Lemon Cree Non-Profit Society empowers indigenous youth by providing them with a once in a lifetime experience. After a successful 2018 Youth Leadership Summit in Ft Lauderdale Fl, our goal for 2019 is to host a new group of Indigenous youth for a summit in Vancouver, BC.
We continue to build on what we learned from YLS 2018 and are expanding the experience for the youth, as we maintain the three core values—health/wellness, anti-bullying, and culture exchange.
Vancouver is a city rich with indigenous culture. The youth in attendance would have the opportunity to explore the traditional territories of the Tsleil-Waututh peoples on an overnight canoe camping journey; visit the local Museum of Anthropology at UBC; participate in an anti-bullying workshop and culture exchange with Tsleil-Waututh Youth.
We are in the process of creating and expanding the schedule for YLS 2019, but it is sure to be a memorable experience for all.
2018 YOUTH LEADERSHIP SUMMIT
In the winter of 2018 the first Youth Leadership Summit was successfully held in Ft Lauderdale, Florida.
A group of youth from Tsleil-Waututh Nation, BC, participated in the event.
YLS 2018 was comprised of 3 components: health/wellness, anti-bullying communication, and cultural exchange.
The youth participated in a variety of activities and workshops for anti-bullying and wellness education. They also had the opportunity to exchange cultural stories, songs and knowledge with some of the local Seminole Tribe members.
The experience was educational and succeeded in its main purpose, which was to inspire and motivate the youth in attendance.
The 2018 Youth
Lemon Cree is committed to taking positive action to stop bullying and violence in all its forms, amongst all ages, races and genders. Our workshops educate to bring about awareness and gain skills and strategies to cultivate non-violent communication, mutual respect and understanding on social media, in the work place, schools, at home and in our communities.
At the 2018 Youth Leadership Summit, the participants worked with Ramon "Absoloot" Robinson, a conscientious Hip-Hop artist in Ft Lauderdale, who has created a unique comic book series on Anti-bullying and has dedicated himself to positive communication and making communities a safer place.
Now back in Vancouver, the participants are continuing to build on this framework and are working to develop an anti-bullying, non-violent communication program to be taught in schools, communities and the work force.
In Honour of Leonard George
Elected Chief of Tsleil Waututh Nation (TWN)
Director of Economic Development TWN
Chief Negotiator TWN
Founder of Takaya Developments
Actor (Little Big Man, Smoke Signals…)
The late Leonard Henry George of the Tsleil-Waututh Nation (TWN) in North Vancouver, British Columbia was a man of many titles throughout his life: Elected chief of TWN, residential school survivor, spiritual leader, actor, director of economic development, chief negotiator, husband, father, and friend to many. Leonard illuminated the future for many Indigenous people not only in his community, but across the world.

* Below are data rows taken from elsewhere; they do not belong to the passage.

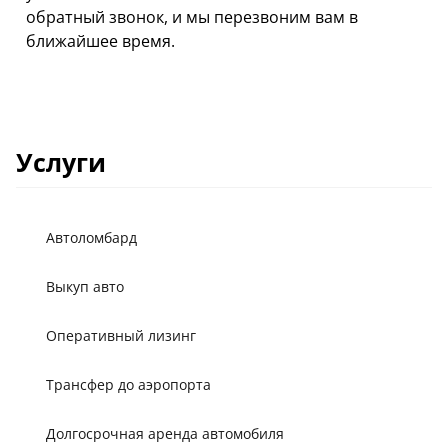
обратный звонок, и мы перезвоним вам в
ближайшее время.
Услуги
Автоломбард
Выкуп авто
Оперативный лизинг
Трансфер до аэропорта
Долгосрочная аренда автомобиля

TWN underwent drastic damaging changes after contact with colonial policies. In 1989, the unemployment rate on the TWN reserve hovered between 60% and 80%, and had pervasive substance abuse problems. Today, it is less than 3% – a change that can be traced to Leonard, through his instinctive business acumen, desire to create partnerships, and ability to see vast potential in his people. Adversity never stopped him, in any aspect of his life. He worked tirelessly and without complaint until the day he passed, constantly pushing the envelope to ensure the security of his people.
TWN now owns and operates several businesses, and has many ongoing real estate development ventures with business partners. One of the last major contributions Leonard made in his career was to help bring together the three nations —TWN, Squamish, and Musqueam (MST)—as a bargaining unit to secure an unprecedented First Nation land acquisition.
Taught by and having worked closely with spiritual and traditional elders, he demonstrated that incorporating the spiritual teachings when doing business with First Nations leads to success. He always advocated for our youth to be educated and build leadership skills that would sustain the Nation for generations to come—“The most important thing in development is the development of people”.
SPONSOR OUR PROGRAMS
By sponsoring this project, you are providing an opportunity for Indigenous youth to experience diverse culture, learn anti-bullying strategies, improve their health and fitness and develop strong leadership and career skills.
These youth will bring the tools they’ve learned through this experience into their communities and the workforce. They will become leaders and examples on how to excel in their chosen field, foster mutual respect and bring growth to their communities.
With the growing need for skilled workers and the rise of disease such as obesity, diabetes, heart disease and depression there is no better time than the present to provide these programs. The skills that our youth will learn, can be used to combat these negative physical and mental conditions and foster positive and healthy life choices within our communities and the workforce.
Our mentors and collaborators are building a brighter and safer future for our Indigenous communities. Together with your support we can develop more leaders and provide more opportunities to enrich the lives of Indigenous youth for generations to come.